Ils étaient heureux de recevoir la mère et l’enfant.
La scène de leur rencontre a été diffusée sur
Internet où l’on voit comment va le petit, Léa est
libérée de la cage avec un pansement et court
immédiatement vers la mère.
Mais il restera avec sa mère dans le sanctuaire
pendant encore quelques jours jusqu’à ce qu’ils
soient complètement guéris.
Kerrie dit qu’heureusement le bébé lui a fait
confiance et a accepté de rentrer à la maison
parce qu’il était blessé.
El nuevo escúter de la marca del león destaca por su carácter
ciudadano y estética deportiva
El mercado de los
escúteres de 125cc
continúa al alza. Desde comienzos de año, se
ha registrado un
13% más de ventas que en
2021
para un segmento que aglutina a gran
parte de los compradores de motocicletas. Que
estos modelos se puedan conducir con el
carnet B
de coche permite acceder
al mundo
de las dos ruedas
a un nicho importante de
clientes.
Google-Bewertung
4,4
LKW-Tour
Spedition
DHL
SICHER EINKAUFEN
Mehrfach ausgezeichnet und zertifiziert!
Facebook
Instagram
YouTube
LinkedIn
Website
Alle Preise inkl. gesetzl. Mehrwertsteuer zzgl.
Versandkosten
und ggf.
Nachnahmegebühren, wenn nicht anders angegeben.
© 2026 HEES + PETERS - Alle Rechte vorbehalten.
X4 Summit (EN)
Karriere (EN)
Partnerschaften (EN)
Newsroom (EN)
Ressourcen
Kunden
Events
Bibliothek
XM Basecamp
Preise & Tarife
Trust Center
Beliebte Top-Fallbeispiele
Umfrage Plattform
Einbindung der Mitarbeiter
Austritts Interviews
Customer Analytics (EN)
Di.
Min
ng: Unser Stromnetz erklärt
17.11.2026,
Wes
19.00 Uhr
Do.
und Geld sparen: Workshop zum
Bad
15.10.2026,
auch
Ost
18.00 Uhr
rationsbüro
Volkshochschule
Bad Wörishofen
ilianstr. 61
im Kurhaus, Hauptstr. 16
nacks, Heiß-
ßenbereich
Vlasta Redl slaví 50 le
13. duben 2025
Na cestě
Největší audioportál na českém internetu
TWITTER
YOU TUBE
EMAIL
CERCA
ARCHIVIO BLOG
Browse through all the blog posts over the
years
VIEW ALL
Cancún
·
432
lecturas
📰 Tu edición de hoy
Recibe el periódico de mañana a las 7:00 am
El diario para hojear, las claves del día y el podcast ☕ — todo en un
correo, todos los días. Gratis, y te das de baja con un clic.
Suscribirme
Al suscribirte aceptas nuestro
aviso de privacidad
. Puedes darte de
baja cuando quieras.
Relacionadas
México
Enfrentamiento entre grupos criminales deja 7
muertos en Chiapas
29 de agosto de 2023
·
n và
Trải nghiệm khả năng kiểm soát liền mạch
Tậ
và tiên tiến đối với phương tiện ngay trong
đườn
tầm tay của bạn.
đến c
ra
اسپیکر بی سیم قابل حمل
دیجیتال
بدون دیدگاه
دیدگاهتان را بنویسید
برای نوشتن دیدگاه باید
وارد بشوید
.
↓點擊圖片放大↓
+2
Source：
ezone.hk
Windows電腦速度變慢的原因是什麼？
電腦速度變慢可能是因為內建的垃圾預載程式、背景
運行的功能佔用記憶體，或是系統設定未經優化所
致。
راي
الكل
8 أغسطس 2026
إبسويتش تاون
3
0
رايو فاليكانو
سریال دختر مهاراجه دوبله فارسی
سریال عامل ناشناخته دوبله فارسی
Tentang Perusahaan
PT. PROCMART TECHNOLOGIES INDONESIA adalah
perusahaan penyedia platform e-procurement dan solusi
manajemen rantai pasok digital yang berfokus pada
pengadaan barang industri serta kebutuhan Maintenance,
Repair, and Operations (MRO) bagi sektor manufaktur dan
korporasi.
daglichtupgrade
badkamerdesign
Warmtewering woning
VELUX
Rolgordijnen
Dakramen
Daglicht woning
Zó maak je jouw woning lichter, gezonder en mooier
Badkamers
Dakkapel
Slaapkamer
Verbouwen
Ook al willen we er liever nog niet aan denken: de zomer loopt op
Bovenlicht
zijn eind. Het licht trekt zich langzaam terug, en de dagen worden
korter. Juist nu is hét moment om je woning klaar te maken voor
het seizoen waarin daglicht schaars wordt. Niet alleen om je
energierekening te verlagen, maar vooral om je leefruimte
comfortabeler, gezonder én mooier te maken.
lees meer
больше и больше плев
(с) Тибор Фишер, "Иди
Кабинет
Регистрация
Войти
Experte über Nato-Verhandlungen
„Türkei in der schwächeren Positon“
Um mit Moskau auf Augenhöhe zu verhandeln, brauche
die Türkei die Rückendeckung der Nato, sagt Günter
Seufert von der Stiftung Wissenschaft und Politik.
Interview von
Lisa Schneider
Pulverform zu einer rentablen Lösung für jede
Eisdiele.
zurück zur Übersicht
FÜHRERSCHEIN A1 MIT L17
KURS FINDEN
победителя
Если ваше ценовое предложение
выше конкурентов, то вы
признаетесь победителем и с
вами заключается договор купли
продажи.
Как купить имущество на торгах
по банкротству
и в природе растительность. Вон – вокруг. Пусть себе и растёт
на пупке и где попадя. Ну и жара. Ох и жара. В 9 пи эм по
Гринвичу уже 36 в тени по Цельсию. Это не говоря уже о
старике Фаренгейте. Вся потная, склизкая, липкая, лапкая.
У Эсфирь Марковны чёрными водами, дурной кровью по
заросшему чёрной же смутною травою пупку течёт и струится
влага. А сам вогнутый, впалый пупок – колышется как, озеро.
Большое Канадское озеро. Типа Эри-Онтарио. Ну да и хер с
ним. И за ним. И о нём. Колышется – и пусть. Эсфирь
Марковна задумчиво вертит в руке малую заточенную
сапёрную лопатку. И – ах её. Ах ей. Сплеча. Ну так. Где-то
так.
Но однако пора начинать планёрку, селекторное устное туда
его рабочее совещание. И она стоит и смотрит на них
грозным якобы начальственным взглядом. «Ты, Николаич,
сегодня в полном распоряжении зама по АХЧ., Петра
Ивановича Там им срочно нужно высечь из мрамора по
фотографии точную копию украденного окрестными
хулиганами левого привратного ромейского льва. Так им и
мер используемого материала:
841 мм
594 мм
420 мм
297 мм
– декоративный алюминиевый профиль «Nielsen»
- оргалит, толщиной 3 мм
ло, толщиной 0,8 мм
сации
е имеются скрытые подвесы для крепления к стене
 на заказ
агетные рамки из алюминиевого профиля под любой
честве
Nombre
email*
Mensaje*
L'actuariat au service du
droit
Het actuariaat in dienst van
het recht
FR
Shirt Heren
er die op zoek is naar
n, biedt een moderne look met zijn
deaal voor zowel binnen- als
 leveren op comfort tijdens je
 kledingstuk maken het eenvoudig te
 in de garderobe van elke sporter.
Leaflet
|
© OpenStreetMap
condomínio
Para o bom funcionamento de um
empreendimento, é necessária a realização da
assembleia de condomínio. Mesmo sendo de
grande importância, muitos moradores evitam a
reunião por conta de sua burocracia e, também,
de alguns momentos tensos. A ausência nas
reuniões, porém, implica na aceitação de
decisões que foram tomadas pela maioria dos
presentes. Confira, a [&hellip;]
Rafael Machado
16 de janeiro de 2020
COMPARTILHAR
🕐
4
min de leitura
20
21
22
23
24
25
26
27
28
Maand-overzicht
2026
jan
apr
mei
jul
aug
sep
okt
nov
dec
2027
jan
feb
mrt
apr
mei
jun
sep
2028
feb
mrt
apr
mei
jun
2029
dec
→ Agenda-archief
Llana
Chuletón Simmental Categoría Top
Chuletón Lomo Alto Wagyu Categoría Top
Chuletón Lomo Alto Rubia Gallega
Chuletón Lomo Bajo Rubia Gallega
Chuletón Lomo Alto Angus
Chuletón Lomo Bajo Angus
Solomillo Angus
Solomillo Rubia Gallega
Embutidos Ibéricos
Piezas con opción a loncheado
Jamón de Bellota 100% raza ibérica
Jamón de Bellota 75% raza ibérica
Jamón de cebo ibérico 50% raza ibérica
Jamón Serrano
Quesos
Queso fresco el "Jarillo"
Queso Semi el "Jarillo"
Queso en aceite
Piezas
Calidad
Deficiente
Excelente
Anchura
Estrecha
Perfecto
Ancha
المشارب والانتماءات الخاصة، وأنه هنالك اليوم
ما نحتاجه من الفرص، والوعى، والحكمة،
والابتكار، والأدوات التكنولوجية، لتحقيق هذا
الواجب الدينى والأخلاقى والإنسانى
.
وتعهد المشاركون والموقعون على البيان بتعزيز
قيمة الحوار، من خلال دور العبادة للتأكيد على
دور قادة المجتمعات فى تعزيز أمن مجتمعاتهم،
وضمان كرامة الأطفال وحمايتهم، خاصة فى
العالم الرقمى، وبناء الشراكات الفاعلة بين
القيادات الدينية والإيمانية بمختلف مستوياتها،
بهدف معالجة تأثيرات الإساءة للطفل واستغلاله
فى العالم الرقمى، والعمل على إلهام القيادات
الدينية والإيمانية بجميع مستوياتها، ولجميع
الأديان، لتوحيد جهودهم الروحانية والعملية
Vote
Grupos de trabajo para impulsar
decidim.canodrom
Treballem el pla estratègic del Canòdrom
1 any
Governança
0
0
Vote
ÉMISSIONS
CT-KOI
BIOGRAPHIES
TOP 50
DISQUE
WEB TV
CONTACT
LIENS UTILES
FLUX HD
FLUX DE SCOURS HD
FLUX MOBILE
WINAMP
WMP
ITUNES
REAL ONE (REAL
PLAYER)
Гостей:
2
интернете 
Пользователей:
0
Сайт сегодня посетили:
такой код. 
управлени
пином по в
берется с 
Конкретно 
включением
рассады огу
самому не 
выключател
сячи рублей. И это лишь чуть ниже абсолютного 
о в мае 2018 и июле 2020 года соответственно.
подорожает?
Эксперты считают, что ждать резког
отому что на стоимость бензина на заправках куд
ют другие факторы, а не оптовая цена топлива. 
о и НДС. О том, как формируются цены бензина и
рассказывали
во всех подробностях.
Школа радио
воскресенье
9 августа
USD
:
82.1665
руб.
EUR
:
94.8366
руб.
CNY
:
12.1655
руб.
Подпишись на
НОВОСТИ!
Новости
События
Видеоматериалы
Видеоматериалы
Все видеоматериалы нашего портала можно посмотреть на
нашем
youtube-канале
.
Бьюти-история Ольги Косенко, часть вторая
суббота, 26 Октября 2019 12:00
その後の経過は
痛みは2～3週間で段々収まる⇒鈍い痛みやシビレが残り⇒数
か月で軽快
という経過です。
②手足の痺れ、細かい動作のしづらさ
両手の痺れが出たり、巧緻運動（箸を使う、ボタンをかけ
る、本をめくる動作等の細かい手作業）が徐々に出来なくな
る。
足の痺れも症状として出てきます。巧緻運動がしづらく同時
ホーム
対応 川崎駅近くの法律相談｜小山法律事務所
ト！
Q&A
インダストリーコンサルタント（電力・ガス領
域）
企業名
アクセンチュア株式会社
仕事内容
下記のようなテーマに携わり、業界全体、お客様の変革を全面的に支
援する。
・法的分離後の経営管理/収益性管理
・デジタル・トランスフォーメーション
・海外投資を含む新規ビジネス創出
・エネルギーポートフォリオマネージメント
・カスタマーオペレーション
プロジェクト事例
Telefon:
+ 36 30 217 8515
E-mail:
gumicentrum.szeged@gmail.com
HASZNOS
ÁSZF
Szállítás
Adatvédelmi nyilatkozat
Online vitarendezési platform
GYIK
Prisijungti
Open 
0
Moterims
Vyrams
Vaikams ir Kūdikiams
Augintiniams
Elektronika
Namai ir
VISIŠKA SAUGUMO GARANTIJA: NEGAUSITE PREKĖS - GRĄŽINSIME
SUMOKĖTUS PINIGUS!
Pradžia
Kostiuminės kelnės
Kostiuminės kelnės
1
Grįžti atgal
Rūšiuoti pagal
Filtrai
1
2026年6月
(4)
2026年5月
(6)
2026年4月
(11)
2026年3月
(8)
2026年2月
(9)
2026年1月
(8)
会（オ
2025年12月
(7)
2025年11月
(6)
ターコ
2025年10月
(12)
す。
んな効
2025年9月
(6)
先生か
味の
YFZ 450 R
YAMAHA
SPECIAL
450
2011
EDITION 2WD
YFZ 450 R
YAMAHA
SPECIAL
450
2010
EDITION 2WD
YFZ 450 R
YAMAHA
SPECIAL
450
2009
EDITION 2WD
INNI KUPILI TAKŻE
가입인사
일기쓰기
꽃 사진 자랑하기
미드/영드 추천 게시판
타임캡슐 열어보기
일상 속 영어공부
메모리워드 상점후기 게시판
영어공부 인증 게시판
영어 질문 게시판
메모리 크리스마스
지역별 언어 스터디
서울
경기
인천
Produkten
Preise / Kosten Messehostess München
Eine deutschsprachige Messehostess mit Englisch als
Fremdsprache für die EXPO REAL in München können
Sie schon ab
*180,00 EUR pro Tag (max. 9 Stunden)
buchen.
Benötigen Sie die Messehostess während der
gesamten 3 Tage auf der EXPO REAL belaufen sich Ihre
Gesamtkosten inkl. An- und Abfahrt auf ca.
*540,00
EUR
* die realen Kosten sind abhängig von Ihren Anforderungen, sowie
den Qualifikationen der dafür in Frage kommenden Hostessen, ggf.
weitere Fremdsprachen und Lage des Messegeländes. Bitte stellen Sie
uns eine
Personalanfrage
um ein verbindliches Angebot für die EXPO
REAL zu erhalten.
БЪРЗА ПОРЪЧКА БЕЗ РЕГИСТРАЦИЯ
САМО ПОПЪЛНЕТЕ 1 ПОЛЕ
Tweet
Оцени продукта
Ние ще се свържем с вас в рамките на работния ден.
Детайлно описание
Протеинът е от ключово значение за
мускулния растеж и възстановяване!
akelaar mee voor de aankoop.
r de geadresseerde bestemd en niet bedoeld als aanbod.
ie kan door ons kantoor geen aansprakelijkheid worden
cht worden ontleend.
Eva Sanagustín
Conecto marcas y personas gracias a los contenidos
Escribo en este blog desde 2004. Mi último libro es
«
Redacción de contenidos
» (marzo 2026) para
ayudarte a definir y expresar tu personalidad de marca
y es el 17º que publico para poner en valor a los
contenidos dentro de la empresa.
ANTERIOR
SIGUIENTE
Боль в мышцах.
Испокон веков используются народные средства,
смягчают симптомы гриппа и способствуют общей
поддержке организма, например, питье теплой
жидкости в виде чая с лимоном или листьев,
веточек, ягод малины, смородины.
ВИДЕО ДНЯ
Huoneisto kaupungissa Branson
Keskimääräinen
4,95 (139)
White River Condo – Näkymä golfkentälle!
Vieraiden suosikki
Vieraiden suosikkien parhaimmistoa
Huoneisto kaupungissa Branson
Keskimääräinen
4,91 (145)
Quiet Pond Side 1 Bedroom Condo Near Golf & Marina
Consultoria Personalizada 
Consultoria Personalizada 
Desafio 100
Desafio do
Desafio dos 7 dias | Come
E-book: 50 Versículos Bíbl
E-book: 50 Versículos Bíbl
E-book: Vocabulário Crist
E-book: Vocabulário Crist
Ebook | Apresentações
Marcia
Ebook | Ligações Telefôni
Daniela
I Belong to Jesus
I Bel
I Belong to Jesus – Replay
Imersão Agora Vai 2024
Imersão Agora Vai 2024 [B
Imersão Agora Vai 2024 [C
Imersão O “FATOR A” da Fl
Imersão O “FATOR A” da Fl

What is expected: Number of lines containing the word "دوبله" in the listing: state it, and add no other text.

Written answer: 2